Exercice écrit 1: Relevez, s'il vous plaît, chaque ligne des enregistrements où figure la chaîne « azim ».

Texte extrait:
☆ ☆ ☆

Déjà sous Jean sans Peur (1404-1419), le successeur de Philippe le Hardi, on peut voir commencer l’évolution qui, du pur Valois qu’était encore son père, fait déjà de lui avant tout un prince bourguignon. Il n’est pas douteux que les intérêts de ses pays du nord, et en premier lieu de la Flandre, déterminent les principes de sa politique. L’industrie flamande l’oblige à ménager l’Angleterre dont il se rapproche dès le commencement de son règne, et, les Flamands reconnaissant le pape de Rome, il s’emploie de tout son pouvoir à amener la fin du schisme. En même temps, il s’applique à augmenter encore la situation de sa maison dans les Pays-Bas. Il fait épouser par son neveu Jean de Brabant, Jacqueline de Bavière, future héritière de Hainaut-Hollande. En 1408, il étend son influence jusqu’à la Meuse en venant au secours de l’évêque de Liège, Jean de Bavière, contre les Liégeois révoltés, qu’il taille en pièces à Othée.

Ces progrès de la puissance bourguignonne dans le nord menaçaient trop directement la France pour qu’elle pût y assister impassible. La folie du roi le mettant hors de cause, son frère, le duc d’Orléans, imprima au gouvernement une conduite entièrement hostile à Jean sans Peur. Le 23 novembre 1407, son rival le faisait assassiner. Ce fut le signal d’une guerre civile qui n’attendait que l’occasion d’éclater.

☆ ☆ ☆

Données fournies:
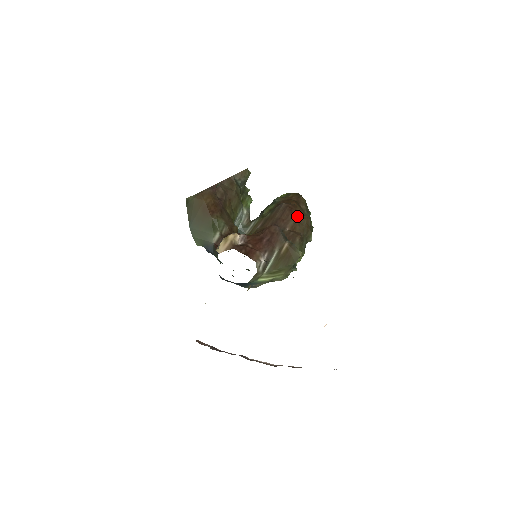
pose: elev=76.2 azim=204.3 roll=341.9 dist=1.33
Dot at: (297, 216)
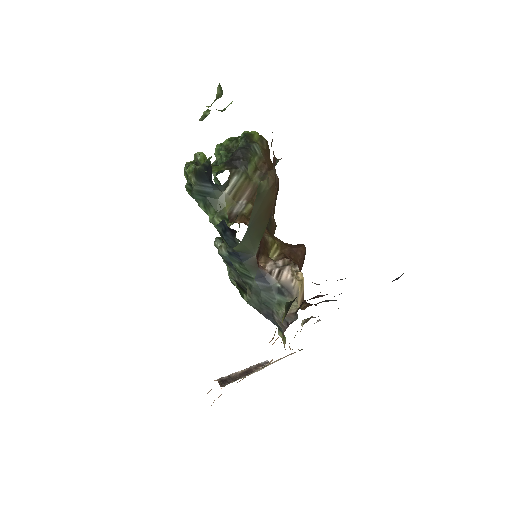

☆ ☆ ☆

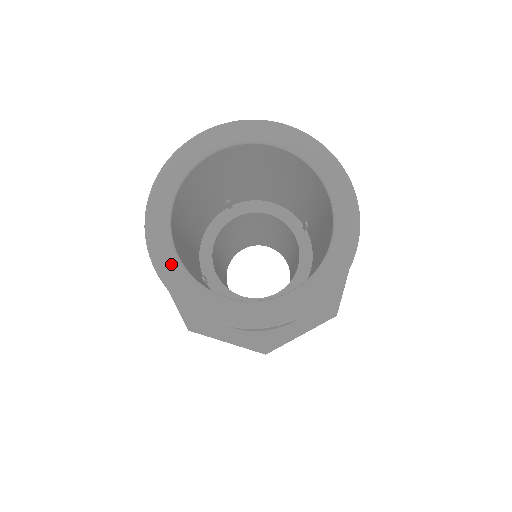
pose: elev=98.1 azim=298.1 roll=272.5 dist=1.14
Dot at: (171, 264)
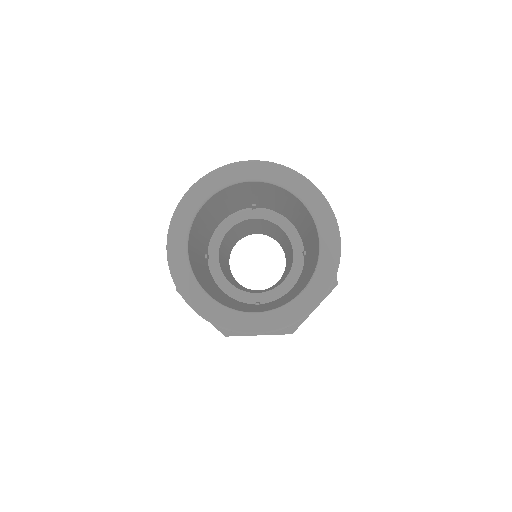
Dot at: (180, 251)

☆ ☆ ☆

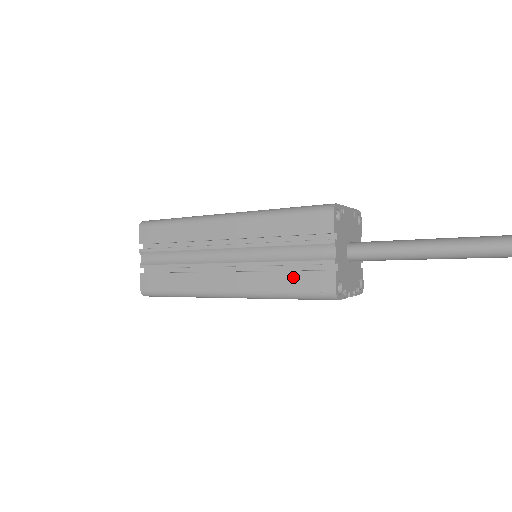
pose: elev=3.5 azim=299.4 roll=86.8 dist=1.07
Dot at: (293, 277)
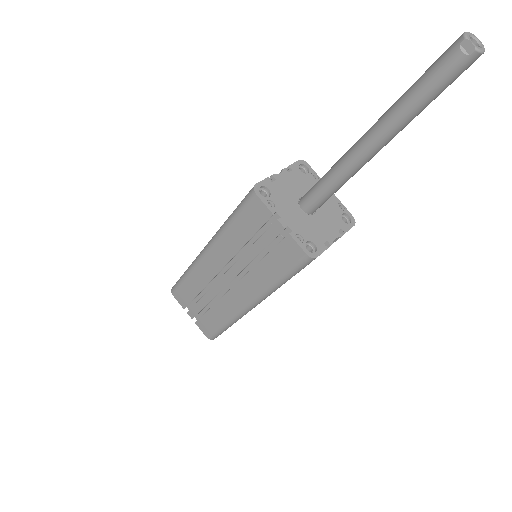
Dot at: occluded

☆ ☆ ☆

Exercice écrit 2: Écrivez la suite du texte sur Jean sans Peur, en commençant juste après sa dernière phrase.

Réponse à l'exercice 1:
pose: elev=76.2 azim=204.3 roll=341.9 dist=1.33
pose: elev=98.1 azim=298.1 roll=272.5 dist=1.14
pose: elev=3.5 azim=299.4 roll=86.8 dist=1.07

Réponse à l'exercice 2:
La défaite des Gantois à Roosebeke avait décidé, en 1382, du sort de l’insurrection parisienne. Rentrant victorieux dans sa capitale, le roi avait parlé en maître, supprimé les franchises de la ville, et mis fin à cette ère de réformes et de convocation des États généraux qui avait débuté avec Étienne Marcel. L’opposition vaincue n’en était que plus exaspérée. Il ne lui fallait qu’un chef pour qu’elle reprit les armes. Jean sans Peur, voyant se lever contre lui, sous la direction du comte d’Armagnac, les partisans du duc d’Orléans, lia aussitôt sa cause à celle de la démocratie urbaine. Il se posa en défenseur du peuple contre l’exploitation des nobles et de la cour, affecta des allures démagogiques et le cri de « Vive Bourgogne » remplaça dans Paris celui de « Vive Gand » qui y avait retenti vingt-cinq ans plus tôt. Ainsi, la politique dynastique qui, dans les Pays-Bas, faisait du duc l’ennemi des artisans liégeois, le mettait en France à la tête des artisans parisiens, lui faisait appuyer toutes leurs revendications, et marcher la main dans la main avec le boucher Caboche, laissant ses assommeurs massacrer les Armagnacs. Lorsque les États généraux qui n’avaient plus été réunis depuis trente ans, furent convoqués en 1413, il y soutint toutes les réformes exigées par les « Cabochiens », attentif avant tout à conserver la popularité des masses. Quant aux intérêts du royaume, on n’en trouve nulle trace dans sa politique. L’année suivante, lorsque Henri V reprend les armes contre la France, il se confine dans une neutralité si bienveillante qu’elle touche à l’alliance.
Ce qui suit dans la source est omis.